◆ What you should do ◆
Pick out every line of the data below that contains the string "azim" and copy each of those lines.

— BEGIN Exercise inputs —

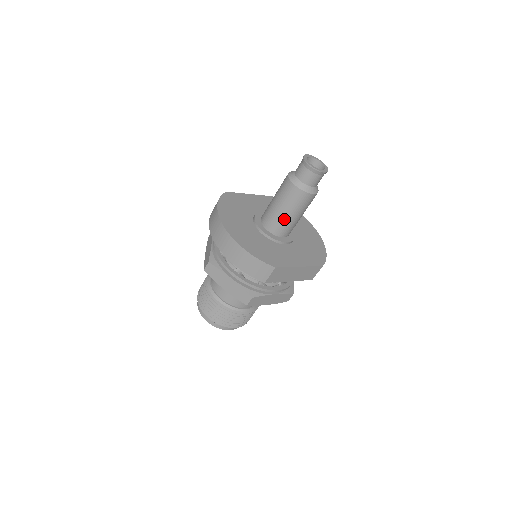
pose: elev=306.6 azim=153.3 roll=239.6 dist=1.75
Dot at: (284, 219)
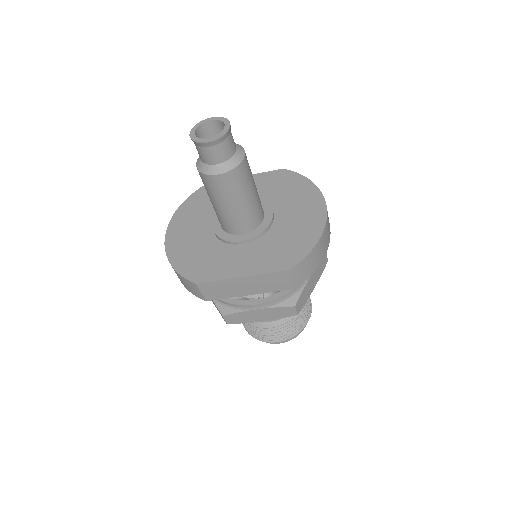
Dot at: (220, 213)
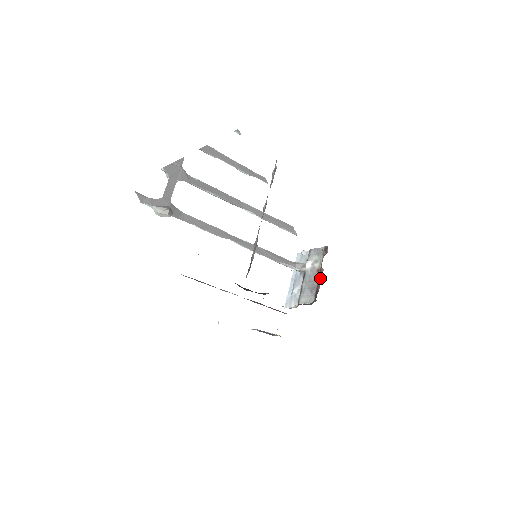
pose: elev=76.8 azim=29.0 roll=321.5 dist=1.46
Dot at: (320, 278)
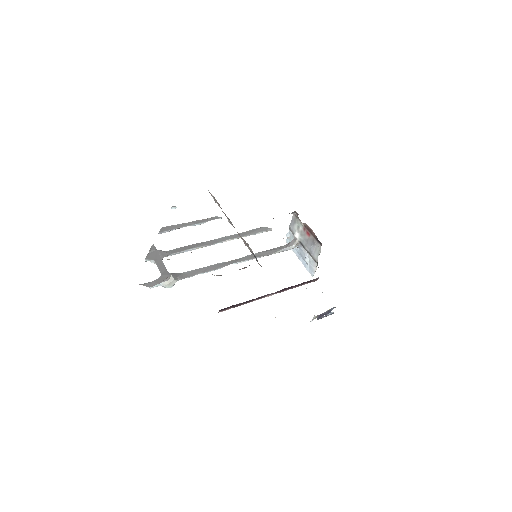
Dot at: (310, 230)
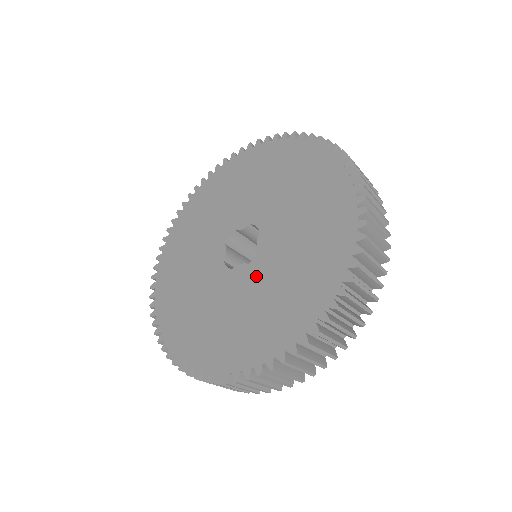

— END Exercise inputs —

◆ Output for this exercise ◆
pose: elev=306.6 azim=153.3 roll=239.6 dist=1.75
pose: elev=76.8 azim=29.0 roll=321.5 dist=1.46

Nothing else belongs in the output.